→ **Text block**
Japan and video games go together like Mario and Luigi. You can’t think of modern video games and imagine what they would be like without Japan’s influence and contribution to the gaming world. What is it about Japan that makes gamers love it so much?
Nintendo has a huge part to play in Japan being a headliner in every gamer’s travel guide, owning some of the most household names in the gaming world it’s no shock that even your dear old Grandma can identify a Pikachu. Then companies such as Capcom and Square Enix create the games that aren’t just aimed at a family consumer.
With the WiiU being one of the least favored consoles, and handheld consoles being overwhelmed by the dominance of their less portable rivals, Japan holds onto its crown not by flashy graphics and hardware supremacy but by the vivid characters and rich stories which are loved universally.
Browsing around some of the geek capitals, such as Den Den Town in Osaka or Akihabara in Tokyo, what strikes you about the technology, especially gaming related, is that a lot of it is old. It’s effortless to find shops filled with heaps of consoles that you haven’t seen since you were young. It’s so easy to get carried away and as excited as a small child as you browse shelves upon shelves of games you loved, and titles you never saw released in your home country. All of this for a price that makes you scoff at recent console releases, a copy of Pokemon Red and a Gameboy to play it on will set you back as little as $50 so there’s no wonder many people are green with envy at the lack of these re-sell shops in their own hometowns. A Japanese copy of your favourite childhood game can make a great souvenir, but don’t get too carried away if you haven’t taken into consideration compatibility between both your current television and the power supply wattage, not just the language barrier.

Collection entries

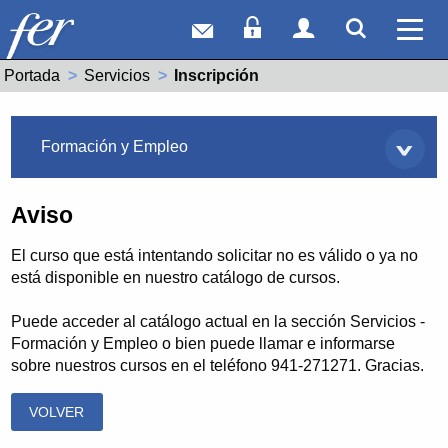
Correo web
Acceso Socios
Acceso Usuar
Mostrar
Ver 
Portada
Servicios
Actual:
Inscripción
Servicios
Formación y Empleo
Aviso
El curso que está intentando solicitar no es válido o ya no
está disponible en nuestro catálogo de cursos.
Puede acceder al catálogo actual en la sección Servicios -
Formación y Empleo o bien puede llamar e informarse
sobre nuestros cursos en el teléfono 941-271271. Gracias.
VOLVER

→ **Request 1**
Translate this sentence from the Japan gaming text into Spanish: "It’s effortless to find shops filled with heaps of consoles that you haven’t seen since you were young."
→ **Request 2**
According to the Japan gaming text, how little can a copy of Pokemon Red and a Gameboy to play it on cost?
→ **Request 3**
From the Japan gaming text, return the passage that begins at the words "With the WiiU" and stops after "are loved universally.".

→ **Written solution 1**
Es facilísimo encontrar tiendas repletas de montones de consolas que no has visto desde tu infancia.

→ **Written solution 2**
As little as $50.

→ **Written solution 3**
With the WiiU being one of the least favored consoles, and handheld consoles being overwhelmed by the dominance of their less portable rivals, Japan holds onto its crown not by flashy graphics and hardware supremacy but by the vivid characters and rich stories which are loved universally.